Why Elixir

Elixir

Whenever I tell someone Elixir is my favourite programming language, I am usually met with one of two responses - “That’s crazy” or “What is this guy talking about?”

I wanted to explain why I personally like elixir, love the paradigm and why I believe parallelization is the way to go ( unless you are a web developer building a very niche product )

The history

In the 1990’s Ericsson needed a fault tolerant and safe system to maintain and run their telephone exchanges. They decided to write their own language called Erlang ( apparently short form for Ericsson Language ) with which they implemented the OTP or Open Telecom Platform. It is a set of tools that implement a sort of pub sub mechanism that can be parallelised without worrying about failure

The basic functioning of the language is as follows. Erlang can start it’s own processes ( which are different from system processes ) That have their own scope and can change their behaviour during runtime. The processes are isolated but can communicate with other processes like a pub sub mechanism but between processes. These processes can also be spawned on different nodes that can have their own listeners offering extremely parallel applications.

How does elixir come into the picture ? Elixir is essentially written on top of erlang. So every elixir program is compiled to run on the Erlang VM and is compatible with any erlang module. This means you have access to all modules within erlang while also getting better syntax and QOL that speeds up development process. This means elixir is the best of both worlds, you get fault tolerant systems with a very modern programming language that is just so good to write.

What I Love about Elixir
  • It made me think differently : Having a purely functional programming paradigm meant I had to look at datastructures and algorithms differently.
  • Syntactic sugar : Elixir is very modern and has a few inherent mechanisms that make life so much easier. Like the |> syntax, which looks much cleaner and nicer than chaining a hundred different functions.
  • Highly parallelizable : The language itself inherently supports parallelisation of code, which I have never written.

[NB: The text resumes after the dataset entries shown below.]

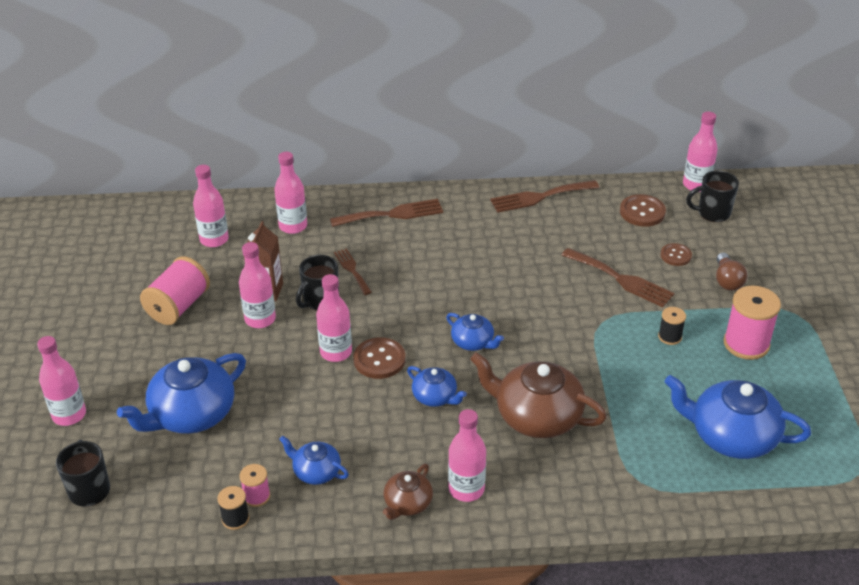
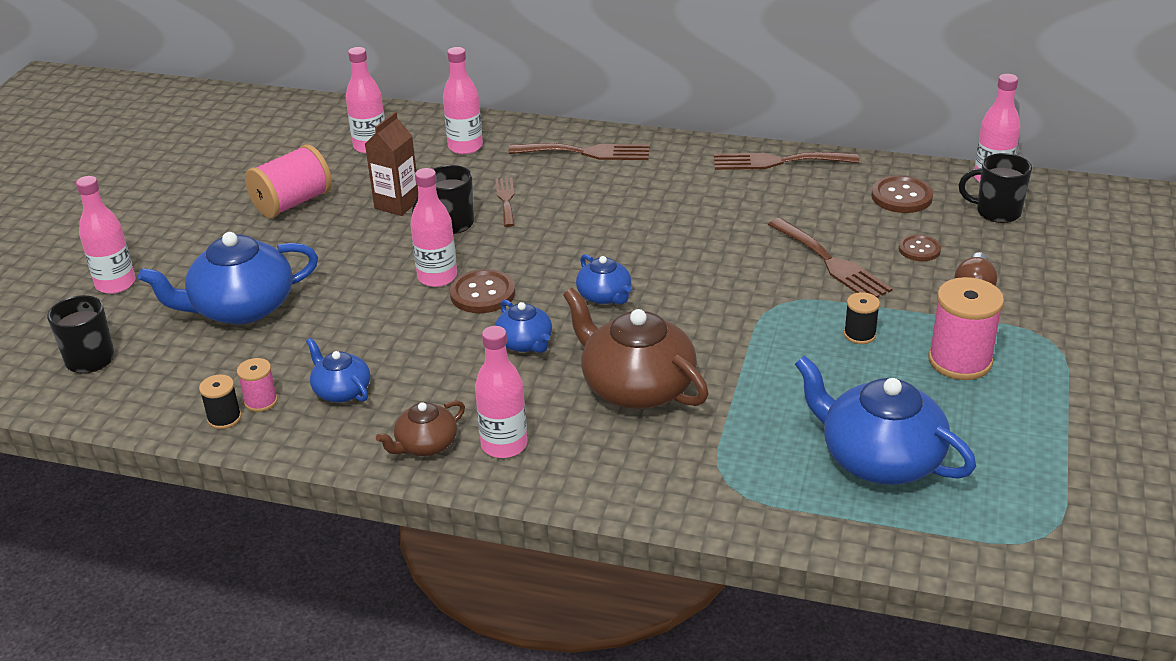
camera: 20 degrees right, 5 degrees down
pink bottle [239,242,276,328] -> none

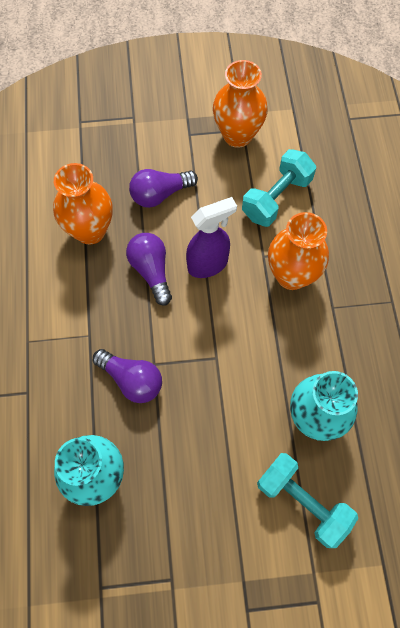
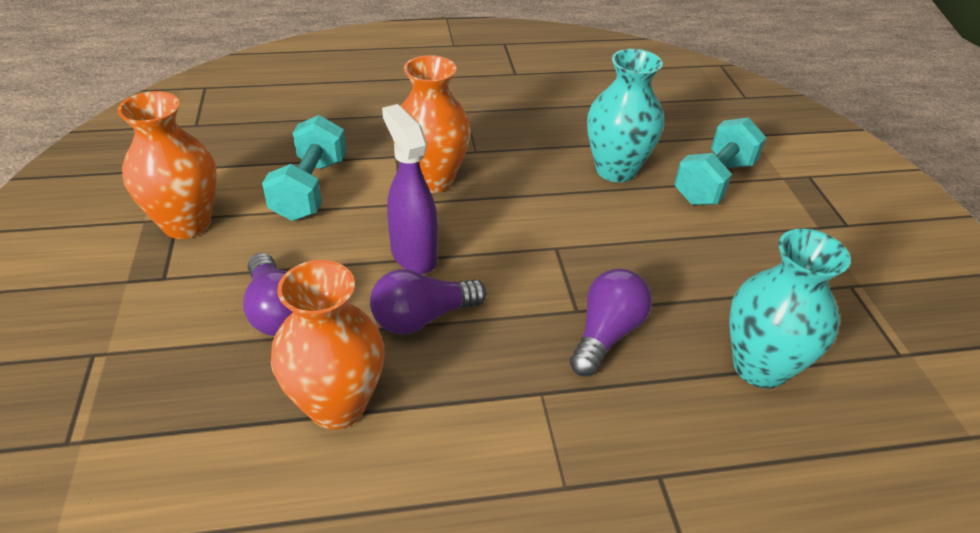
camera: 95 degrees left, 25 degrees down
turquoise dumbbell [242,149,316,227] -> turquoise dumbbell turned 60 degrees clockwise [262,115,346,221]

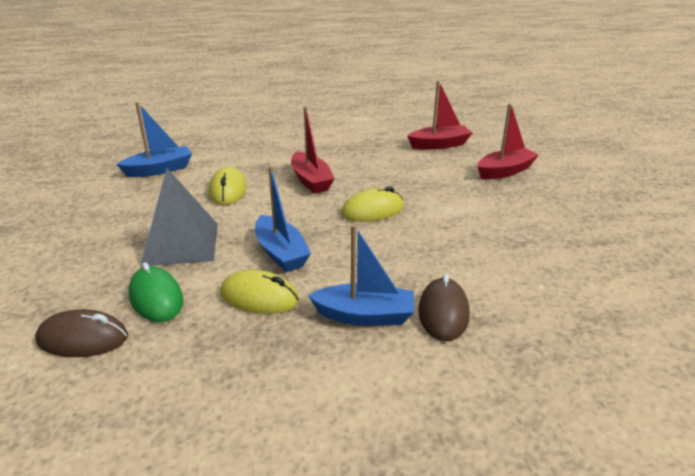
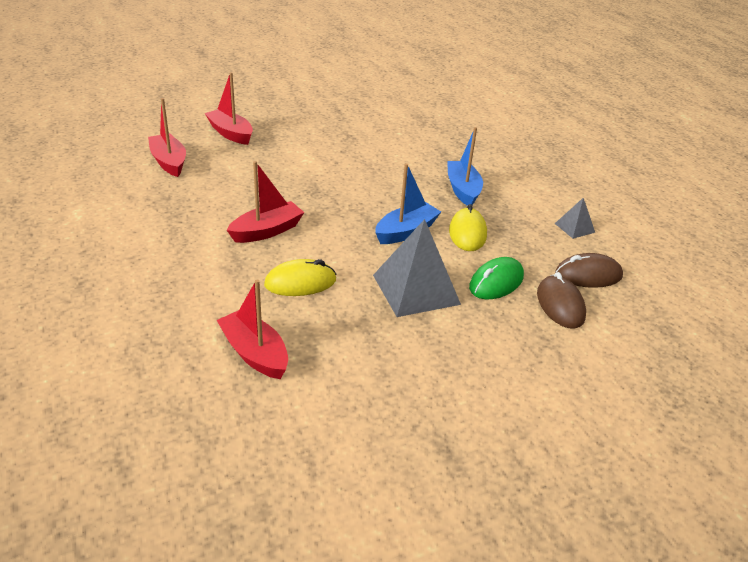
camera: 105 degrees left, 5 degrees up
blue boat [116,102,192,177] -> red boat [217,280,288,379]
yellow mouse [341,186,404,222] -> none
brown mouse [418,274,469,341] -> brown mouse moved to [555,253,623,288]
none -> grey pyramid [555,198,595,239]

Why I fell in love with Elixir

I can go on and on about Elixir, which I have already done Functional Programming with Elixir But here are the main reasons why I really love programming in elixir

  • The language gave me a unique perspective to solving some problems.
  • I love recursion
  • It feels like I’m playing a fresh game every time I code something up in elixir.
  • I love atoms.

In conclusion, even though some of the history I shared might not be relevant, this is my reasoning for liking the language. I highly recommend you atleast give the language a try and let me know how it goes.